You can support that system by supplying more vitamin D to the mother, and that’s going to funnel in to bring 25(OH)D levels back up, which we measure as the main marker of nutritional status. It’s also the precursor to calcitriol, so it’s going to spill into calcitriol production. The more calcitriol you get and the less PTH you get, the more you’re going to protect the mother’s skeleton, while also simultaneously maximally extracting calcium from food to shift towards the fetus. At the same time, you can support that by getting more calcium in the diet.

We talked about this last time. I think the calcium requirements, the official calcium requirements are not changed during pregnancy if I remember that right, but, I think they clearly are, physiologically. And more to the point, I think a lot of women who are, you know, maybe altering what they eat because of pregnancy and their food aversions and so on, and then, on top of that, women in our audiences who are health conscious are often…especially like in the Paleo world, this is also true in the vegan world. A lot of people are worried about calcium supplements.

And I would say that in pregnancy, especially in the third trimester, to support mineralization of the fetal skeleton with minimal risk to the woman’s bones, you at least want to hit the RDA for calcium, and I would say go a little bit above it.

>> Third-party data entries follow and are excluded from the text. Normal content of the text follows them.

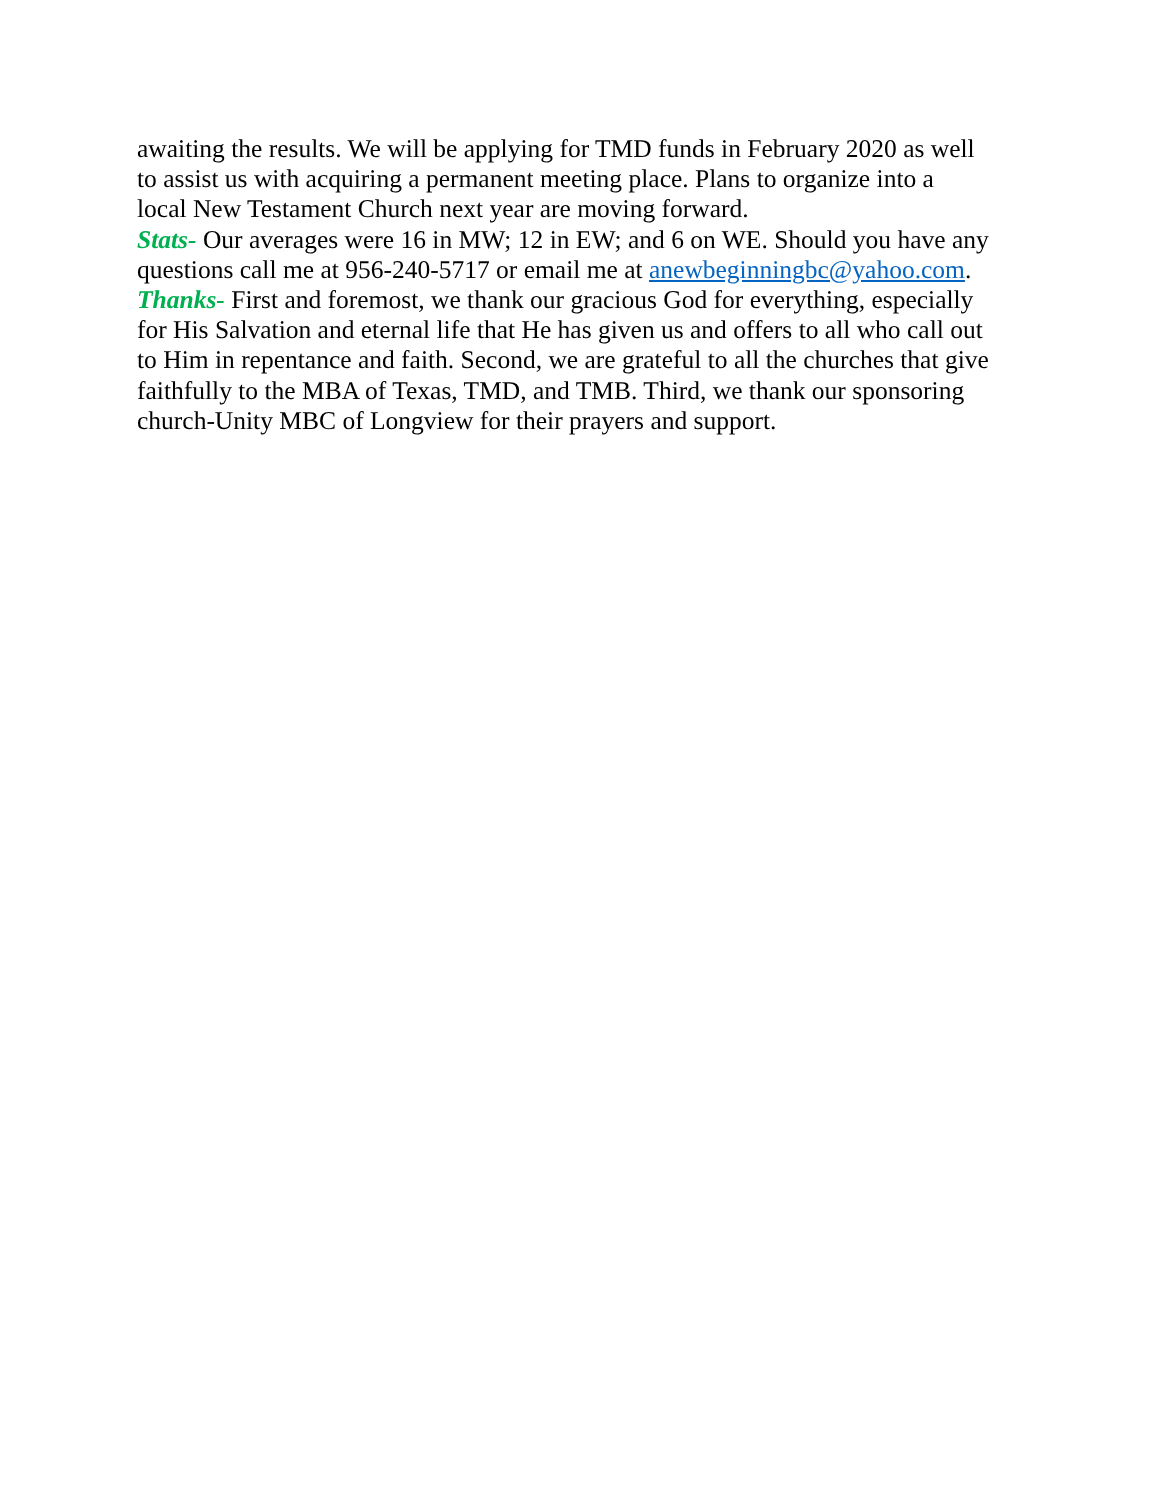awaiting the results. We will be applying for TMD funds in February 2020 as well
to assist us with acquiring a permanent meeting place. Plans to organize into a
local New Testament Church next year are moving forward.
Stats- Our averages were 16 in MW; 12 in EW; and 6 on WE. Should you have any
questions call me at 956-240-5717 or email me at anewbeginningbc@yahoo.com.
Thanks- First and foremost, we thank our gracious God for everything, especially
for His Salvation and eternal life that He has given us and offers to all who call out
to Him in repentance and faith. Second, we are grateful to all the churches that give
faithfully to the MBA of Texas, TMD, and TMB. Third, we thank our sponsoring
church-Unity MBC of Longview for their prayers and support.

So consistently hitting like 1,200 or 1,300 milligrams of calcium I think would be the ideal thing, alongside taking whatever vitamin D will keep your 25(OH)D levels up into the normal range, which, you know, to me, you’re looking at 30 to 40 nanograms per milliliter, in my opinion. And then, you know, it’s perfectly safe to take an extra 1,000 or 2,000 IU of vitamin D if you’re not measuring your blood level, but it’d be ideal to measure your blood levels.

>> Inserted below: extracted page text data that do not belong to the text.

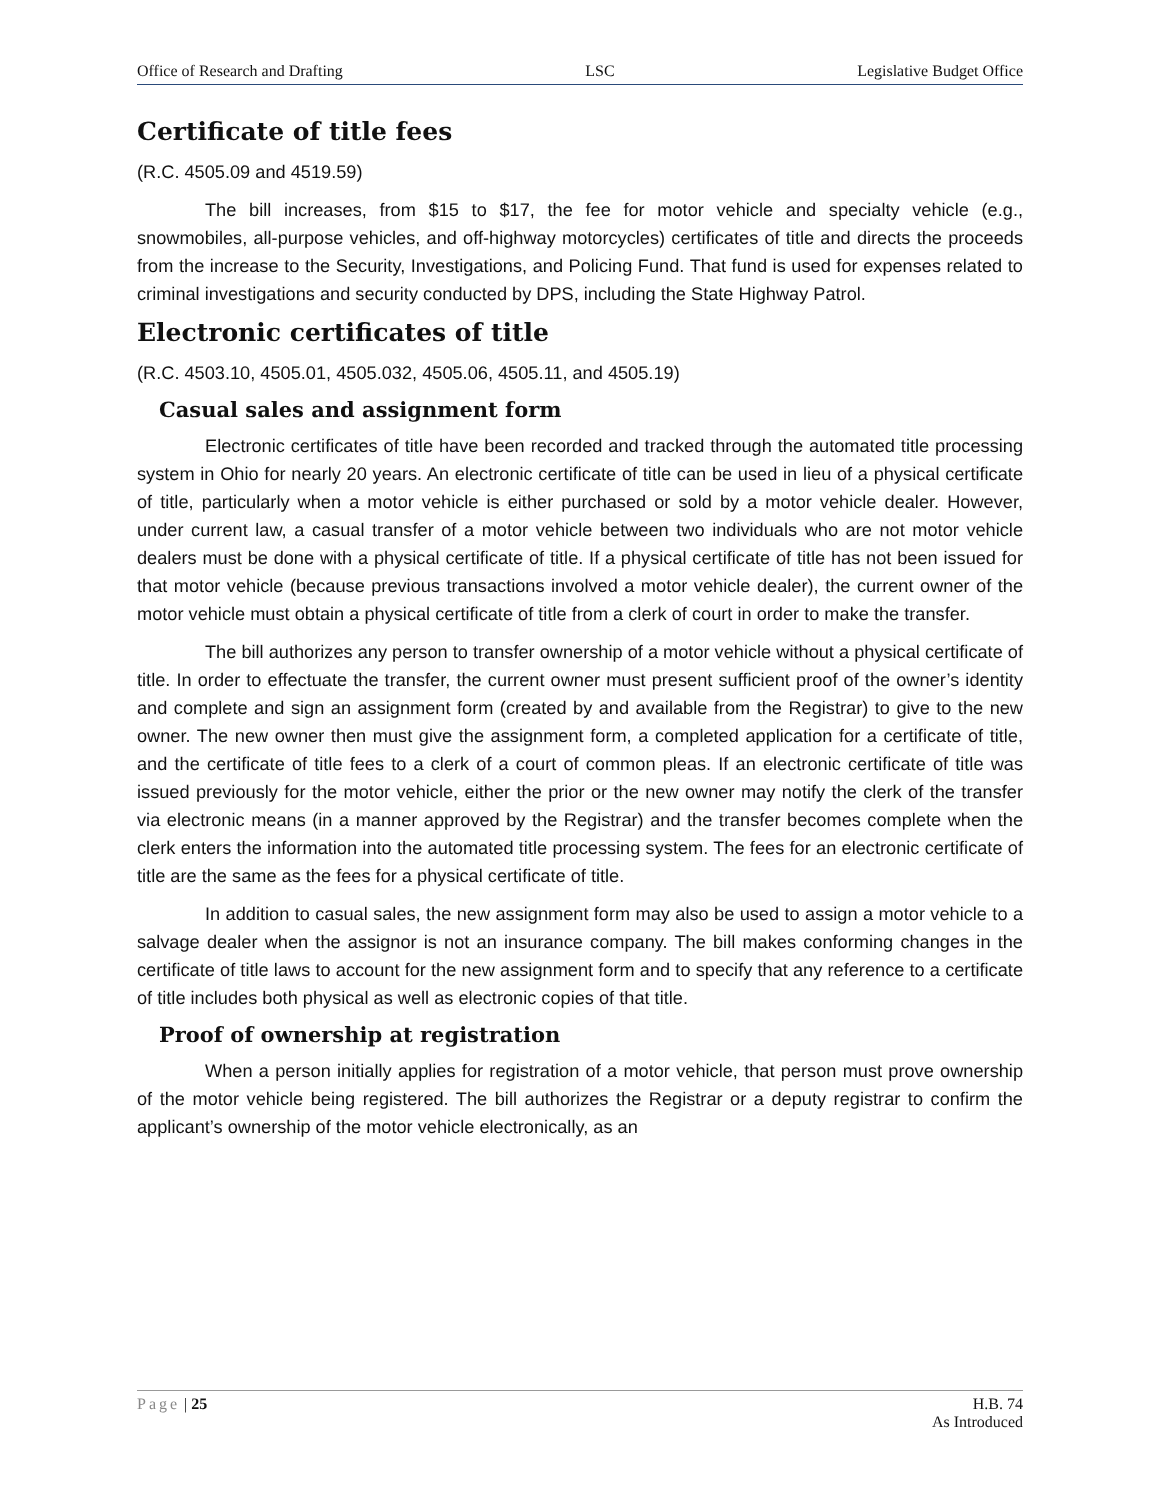Office of Research and Drafting LSC Legislative Budget Office
Certificate of title fees
(R.C. 4505.09 and 4519.59)
The bill increases, from $15 to $17, the fee for motor vehicle and specialty vehicle (e.g., snowmobiles, all-purpose vehicles, and off-highway motorcycles) certificates of title and directs the proceeds from the increase to the Security, Investigations, and Policing Fund. That fund is used for expenses related to criminal investigations and security conducted by DPS, including the State Highway Patrol.
Electronic certificates of title
(R.C. 4503.10, 4505.01, 4505.032, 4505.06, 4505.11, and 4505.19)
Casual sales and assignment form
Electronic certificates of title have been recorded and tracked through the automated title processing system in Ohio for nearly 20 years. An electronic certificate of title can be used in lieu of a physical certificate of title, particularly when a motor vehicle is either purchased or sold by a motor vehicle dealer. However, under current law, a casual transfer of a motor vehicle between two individuals who are not motor vehicle dealers must be done with a physical certificate of title. If a physical certificate of title has not been issued for that motor vehicle (because previous transactions involved a motor vehicle dealer), the current owner of the motor vehicle must obtain a physical certificate of title from a clerk of court in order to make the transfer.
The bill authorizes any person to transfer ownership of a motor vehicle without a physical certificate of title. In order to effectuate the transfer, the current owner must present sufficient proof of the owner’s identity and complete and sign an assignment form (created by and available from the Registrar) to give to the new owner. The new owner then must give the assignment form, a completed application for a certificate of title, and the certificate of title fees to a clerk of a court of common pleas. If an electronic certificate of title was issued previously for the motor vehicle, either the prior or the new owner may notify the clerk of the transfer via electronic means (in a manner approved by the Registrar) and the transfer becomes complete when the clerk enters the information into the automated title processing system. The fees for an electronic certificate of title are the same as the fees for a physical certificate of title.
In addition to casual sales, the new assignment form may also be used to assign a motor vehicle to a salvage dealer when the assignor is not an insurance company. The bill makes conforming changes in the certificate of title laws to account for the new assignment form and to specify that any reference to a certificate of title includes both physical as well as electronic copies of that title.
Proof of ownership at registration
When a person initially applies for registration of a motor vehicle, that person must prove ownership of the motor vehicle being registered. The bill authorizes the Registrar or a deputy registrar to confirm the applicant’s ownership of the motor vehicle electronically, as an
Page | 25 H.B. 74
As Introduced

Katie: Amazing. That is so practical and helpful. And, once again, our time has completely flown by, and you’re just gonna have to come back at some point.

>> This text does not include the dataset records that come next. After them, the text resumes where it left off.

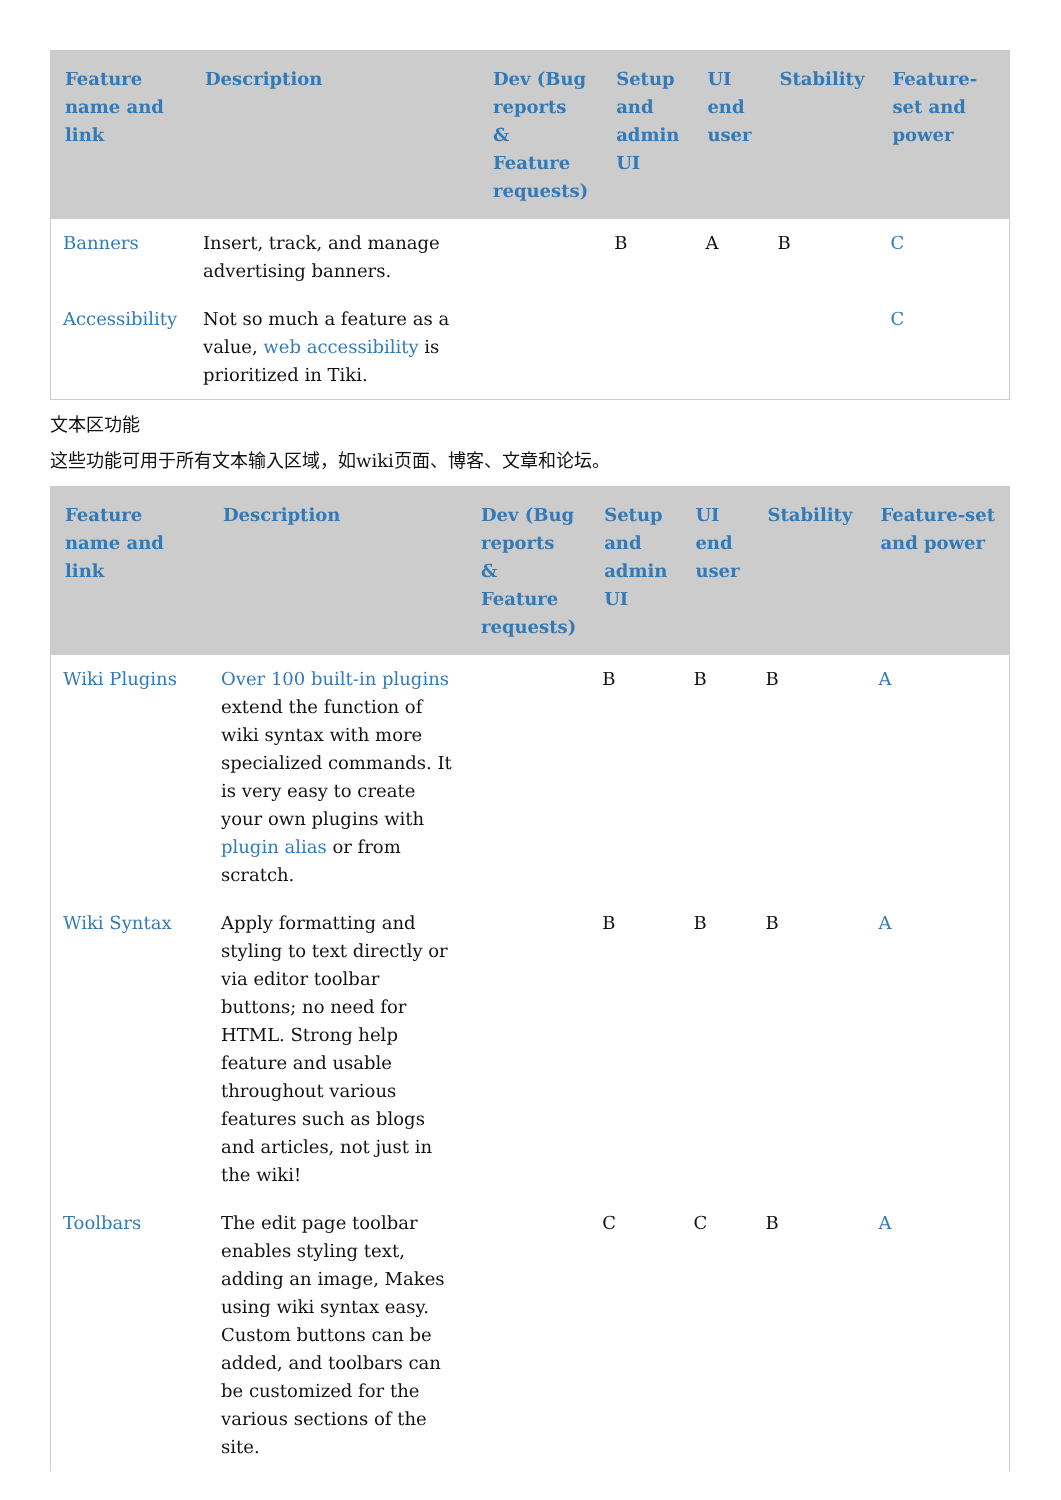| Feature name and link | Description | Dev (Bug reports & Feature requests) | Setup and admin UI | UI end user | Stability | Feature-set and power |
| --- | --- | --- | --- | --- | --- | --- |
| Banners | Insert, track, and manage advertising banners. | | B | A | B | C |
| Accessibility | Not so much a feature as a value, web accessibility is prioritized in Tiki. | | | | | C |
文本区功能
这些功能可用于所有文本输入区域，如wiki页面、博客、文章和论坛。
| Feature name and link | Description | Dev (Bug reports & Feature requests) | Setup and admin UI | UI end user | Stability | Feature-set and power |
| --- | --- | --- | --- | --- | --- | --- |
| Wiki Plugins | Over 100 built-in plugins extend the function of wiki syntax with more specialized commands. It is very easy to create your own plugins with plugin alias or from scratch. | | B | B | B | A |
| Wiki Syntax | Apply formatting and styling to text directly or via editor toolbar buttons; no need for HTML. Strong help feature and usable throughout various features such as blogs and articles, not just in the wiki! | | B | B | B | A |
| Toolbars | The edit page toolbar enables styling text, adding an image, Makes using wiki syntax easy. Custom buttons can be added, and toolbars can be customized for the various sections of the site. | | C | C | B | A |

Chris: I would be happy to.

Katie: Thank you so much for the time today. I know how busy you are. And I’m so grateful for you coming back again to share even more, and I look forward to more episodes in the future.

Chris: Awesome. Can’t wait.

Katie: And thanks to all of you for joining us and listening today, and I hope that you will join me again on the next episode of the “Wellness Mama Podcast.”